- _Problem description_
Give only the number of lines in the data that include the string "Lymph".

- _Given data_
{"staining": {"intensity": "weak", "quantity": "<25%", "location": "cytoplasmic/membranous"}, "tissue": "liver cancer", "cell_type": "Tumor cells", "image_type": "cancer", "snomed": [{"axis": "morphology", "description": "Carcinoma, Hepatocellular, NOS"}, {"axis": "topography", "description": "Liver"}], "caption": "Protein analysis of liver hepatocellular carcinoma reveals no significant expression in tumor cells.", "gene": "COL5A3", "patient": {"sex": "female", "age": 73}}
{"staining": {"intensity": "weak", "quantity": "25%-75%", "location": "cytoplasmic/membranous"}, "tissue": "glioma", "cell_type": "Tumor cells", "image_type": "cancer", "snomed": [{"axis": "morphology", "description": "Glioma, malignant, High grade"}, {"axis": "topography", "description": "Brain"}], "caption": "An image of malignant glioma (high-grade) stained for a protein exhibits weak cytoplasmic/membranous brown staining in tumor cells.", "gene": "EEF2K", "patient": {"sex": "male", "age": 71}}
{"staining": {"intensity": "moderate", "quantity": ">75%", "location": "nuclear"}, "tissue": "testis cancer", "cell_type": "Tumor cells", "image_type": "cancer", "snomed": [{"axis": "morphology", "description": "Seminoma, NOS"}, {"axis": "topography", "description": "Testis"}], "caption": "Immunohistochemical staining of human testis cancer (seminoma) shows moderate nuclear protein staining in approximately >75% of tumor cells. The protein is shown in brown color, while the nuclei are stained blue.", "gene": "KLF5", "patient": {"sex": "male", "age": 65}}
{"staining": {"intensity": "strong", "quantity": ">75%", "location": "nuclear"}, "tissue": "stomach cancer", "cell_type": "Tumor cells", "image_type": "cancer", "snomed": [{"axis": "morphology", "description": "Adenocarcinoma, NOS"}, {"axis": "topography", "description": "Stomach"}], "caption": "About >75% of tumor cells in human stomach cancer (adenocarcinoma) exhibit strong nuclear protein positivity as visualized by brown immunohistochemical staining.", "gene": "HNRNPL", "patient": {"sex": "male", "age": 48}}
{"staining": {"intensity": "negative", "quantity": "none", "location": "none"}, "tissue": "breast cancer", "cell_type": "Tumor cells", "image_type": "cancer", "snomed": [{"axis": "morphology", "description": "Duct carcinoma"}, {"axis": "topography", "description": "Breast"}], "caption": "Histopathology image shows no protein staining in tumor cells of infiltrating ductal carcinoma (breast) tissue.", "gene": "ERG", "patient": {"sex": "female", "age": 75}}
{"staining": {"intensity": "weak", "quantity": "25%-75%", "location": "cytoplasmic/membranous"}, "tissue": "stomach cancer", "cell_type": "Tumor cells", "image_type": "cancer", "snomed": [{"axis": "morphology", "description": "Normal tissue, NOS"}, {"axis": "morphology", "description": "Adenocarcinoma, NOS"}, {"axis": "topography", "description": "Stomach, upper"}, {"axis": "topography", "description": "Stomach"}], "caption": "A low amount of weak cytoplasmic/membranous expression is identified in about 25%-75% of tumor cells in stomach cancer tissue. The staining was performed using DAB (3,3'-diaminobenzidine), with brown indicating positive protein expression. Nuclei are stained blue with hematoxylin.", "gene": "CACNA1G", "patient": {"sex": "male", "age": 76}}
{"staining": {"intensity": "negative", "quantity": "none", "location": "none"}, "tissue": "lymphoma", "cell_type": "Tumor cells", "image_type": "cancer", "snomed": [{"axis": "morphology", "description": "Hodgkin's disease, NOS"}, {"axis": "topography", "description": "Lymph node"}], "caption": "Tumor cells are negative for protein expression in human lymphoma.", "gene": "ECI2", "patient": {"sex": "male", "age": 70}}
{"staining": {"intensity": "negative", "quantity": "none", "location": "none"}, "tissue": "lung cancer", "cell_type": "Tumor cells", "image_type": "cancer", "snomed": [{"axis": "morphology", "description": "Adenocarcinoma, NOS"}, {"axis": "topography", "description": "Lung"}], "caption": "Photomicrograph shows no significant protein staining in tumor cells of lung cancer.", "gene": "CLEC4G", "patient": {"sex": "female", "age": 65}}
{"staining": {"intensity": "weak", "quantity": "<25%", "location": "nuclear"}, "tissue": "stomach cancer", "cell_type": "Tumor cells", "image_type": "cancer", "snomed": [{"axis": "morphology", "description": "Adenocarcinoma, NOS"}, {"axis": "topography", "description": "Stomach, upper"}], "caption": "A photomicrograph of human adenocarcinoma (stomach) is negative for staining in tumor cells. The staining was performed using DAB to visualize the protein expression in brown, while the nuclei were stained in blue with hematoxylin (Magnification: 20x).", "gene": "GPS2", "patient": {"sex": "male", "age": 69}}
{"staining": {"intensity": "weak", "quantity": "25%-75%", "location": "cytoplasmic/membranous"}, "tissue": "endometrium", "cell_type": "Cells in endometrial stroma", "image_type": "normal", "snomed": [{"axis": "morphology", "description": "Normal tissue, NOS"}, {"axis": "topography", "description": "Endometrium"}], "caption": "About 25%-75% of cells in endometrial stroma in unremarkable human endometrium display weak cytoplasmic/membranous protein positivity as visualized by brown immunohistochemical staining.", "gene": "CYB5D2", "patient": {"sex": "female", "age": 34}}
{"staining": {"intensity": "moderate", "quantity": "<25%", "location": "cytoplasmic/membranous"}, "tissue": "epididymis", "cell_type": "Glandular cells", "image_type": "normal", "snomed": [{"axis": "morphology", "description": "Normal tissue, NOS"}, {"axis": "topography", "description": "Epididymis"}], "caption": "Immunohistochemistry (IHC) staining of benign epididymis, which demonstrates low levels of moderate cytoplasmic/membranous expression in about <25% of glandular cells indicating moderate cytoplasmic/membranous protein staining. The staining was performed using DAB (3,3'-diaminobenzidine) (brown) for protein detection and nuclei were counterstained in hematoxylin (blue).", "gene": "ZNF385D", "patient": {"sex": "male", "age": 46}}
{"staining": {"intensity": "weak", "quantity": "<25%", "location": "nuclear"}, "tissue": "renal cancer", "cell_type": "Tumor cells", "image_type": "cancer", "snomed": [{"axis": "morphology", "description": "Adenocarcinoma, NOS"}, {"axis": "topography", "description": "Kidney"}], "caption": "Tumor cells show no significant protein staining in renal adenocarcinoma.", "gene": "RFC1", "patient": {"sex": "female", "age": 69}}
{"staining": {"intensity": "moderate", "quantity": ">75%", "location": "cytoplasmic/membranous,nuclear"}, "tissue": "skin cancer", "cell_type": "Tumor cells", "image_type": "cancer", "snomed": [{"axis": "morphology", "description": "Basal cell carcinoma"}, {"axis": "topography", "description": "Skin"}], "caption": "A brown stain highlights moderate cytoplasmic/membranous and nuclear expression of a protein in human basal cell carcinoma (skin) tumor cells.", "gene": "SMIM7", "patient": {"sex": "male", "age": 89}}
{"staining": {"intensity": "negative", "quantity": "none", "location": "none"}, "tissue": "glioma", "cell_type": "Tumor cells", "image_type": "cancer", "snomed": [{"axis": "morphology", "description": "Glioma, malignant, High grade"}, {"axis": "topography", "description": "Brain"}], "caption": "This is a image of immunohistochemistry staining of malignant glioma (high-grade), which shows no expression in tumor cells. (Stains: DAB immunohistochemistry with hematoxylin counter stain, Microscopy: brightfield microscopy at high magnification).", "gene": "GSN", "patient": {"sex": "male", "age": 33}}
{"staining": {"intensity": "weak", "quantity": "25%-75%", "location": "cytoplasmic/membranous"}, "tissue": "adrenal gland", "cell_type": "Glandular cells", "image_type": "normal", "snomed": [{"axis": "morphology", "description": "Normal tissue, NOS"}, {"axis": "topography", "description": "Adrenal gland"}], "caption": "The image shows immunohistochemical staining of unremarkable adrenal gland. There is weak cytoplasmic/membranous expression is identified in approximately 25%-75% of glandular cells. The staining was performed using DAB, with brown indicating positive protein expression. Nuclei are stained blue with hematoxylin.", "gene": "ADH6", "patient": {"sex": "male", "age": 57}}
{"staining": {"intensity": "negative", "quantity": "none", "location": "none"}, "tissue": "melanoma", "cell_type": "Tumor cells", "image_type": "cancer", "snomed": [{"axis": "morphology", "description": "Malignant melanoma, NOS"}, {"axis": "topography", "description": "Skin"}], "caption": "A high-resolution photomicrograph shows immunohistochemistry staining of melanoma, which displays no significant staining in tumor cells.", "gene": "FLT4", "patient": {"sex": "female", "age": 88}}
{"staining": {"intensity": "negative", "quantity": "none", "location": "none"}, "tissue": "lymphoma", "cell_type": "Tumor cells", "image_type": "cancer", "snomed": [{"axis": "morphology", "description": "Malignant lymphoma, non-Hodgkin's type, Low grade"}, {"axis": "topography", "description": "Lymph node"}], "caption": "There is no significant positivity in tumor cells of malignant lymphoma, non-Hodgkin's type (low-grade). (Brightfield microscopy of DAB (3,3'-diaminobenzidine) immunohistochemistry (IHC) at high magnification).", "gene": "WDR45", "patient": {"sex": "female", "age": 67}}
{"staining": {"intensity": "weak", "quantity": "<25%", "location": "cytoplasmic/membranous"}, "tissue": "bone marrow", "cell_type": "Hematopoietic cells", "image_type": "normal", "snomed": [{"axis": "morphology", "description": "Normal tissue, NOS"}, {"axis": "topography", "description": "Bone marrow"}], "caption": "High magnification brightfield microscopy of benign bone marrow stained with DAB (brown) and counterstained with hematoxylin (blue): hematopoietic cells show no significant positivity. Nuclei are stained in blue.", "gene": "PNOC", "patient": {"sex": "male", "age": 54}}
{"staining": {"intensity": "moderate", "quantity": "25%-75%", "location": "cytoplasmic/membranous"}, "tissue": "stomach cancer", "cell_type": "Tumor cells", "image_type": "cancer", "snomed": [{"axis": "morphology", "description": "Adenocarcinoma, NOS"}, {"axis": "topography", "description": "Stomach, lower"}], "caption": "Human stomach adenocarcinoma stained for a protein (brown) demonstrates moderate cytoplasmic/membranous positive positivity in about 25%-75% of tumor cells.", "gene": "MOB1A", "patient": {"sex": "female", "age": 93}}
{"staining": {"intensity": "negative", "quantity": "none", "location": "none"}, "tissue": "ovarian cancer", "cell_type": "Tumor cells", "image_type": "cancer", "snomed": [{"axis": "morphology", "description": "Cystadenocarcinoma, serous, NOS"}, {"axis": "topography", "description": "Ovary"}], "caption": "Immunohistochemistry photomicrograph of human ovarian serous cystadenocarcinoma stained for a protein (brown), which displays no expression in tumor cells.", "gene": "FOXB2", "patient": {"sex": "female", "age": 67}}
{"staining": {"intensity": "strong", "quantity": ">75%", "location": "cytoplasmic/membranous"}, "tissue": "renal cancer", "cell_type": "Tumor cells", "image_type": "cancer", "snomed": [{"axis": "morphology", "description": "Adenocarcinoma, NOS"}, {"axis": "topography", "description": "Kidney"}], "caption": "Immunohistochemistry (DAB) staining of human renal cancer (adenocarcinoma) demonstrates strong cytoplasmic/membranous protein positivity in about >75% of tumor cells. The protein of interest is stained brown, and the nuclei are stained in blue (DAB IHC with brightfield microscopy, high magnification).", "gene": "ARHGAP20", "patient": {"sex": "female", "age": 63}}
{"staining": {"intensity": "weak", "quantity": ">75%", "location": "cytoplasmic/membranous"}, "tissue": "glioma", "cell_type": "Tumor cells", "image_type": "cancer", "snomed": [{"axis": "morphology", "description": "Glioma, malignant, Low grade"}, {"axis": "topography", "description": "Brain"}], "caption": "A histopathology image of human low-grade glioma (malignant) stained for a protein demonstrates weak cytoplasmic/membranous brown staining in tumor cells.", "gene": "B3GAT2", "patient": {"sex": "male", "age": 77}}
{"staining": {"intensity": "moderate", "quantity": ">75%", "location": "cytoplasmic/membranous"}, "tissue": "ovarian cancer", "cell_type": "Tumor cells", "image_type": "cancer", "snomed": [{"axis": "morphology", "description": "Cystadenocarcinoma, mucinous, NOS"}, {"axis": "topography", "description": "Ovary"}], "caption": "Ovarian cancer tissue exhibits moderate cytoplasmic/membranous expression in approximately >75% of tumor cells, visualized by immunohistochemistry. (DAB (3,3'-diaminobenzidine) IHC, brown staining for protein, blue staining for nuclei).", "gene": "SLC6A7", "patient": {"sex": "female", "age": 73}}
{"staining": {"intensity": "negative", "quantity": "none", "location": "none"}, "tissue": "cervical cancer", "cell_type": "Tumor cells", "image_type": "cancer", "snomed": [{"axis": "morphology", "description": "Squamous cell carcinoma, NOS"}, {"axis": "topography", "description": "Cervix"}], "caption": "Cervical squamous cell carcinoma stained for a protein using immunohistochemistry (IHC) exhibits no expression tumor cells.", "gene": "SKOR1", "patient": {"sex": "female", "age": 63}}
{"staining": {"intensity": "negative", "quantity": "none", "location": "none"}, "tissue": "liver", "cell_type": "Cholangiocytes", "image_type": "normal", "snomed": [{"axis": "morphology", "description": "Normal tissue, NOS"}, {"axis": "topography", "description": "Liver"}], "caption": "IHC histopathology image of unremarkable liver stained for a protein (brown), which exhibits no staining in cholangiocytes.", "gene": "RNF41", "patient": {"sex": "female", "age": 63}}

- _Answer to the exercise_
2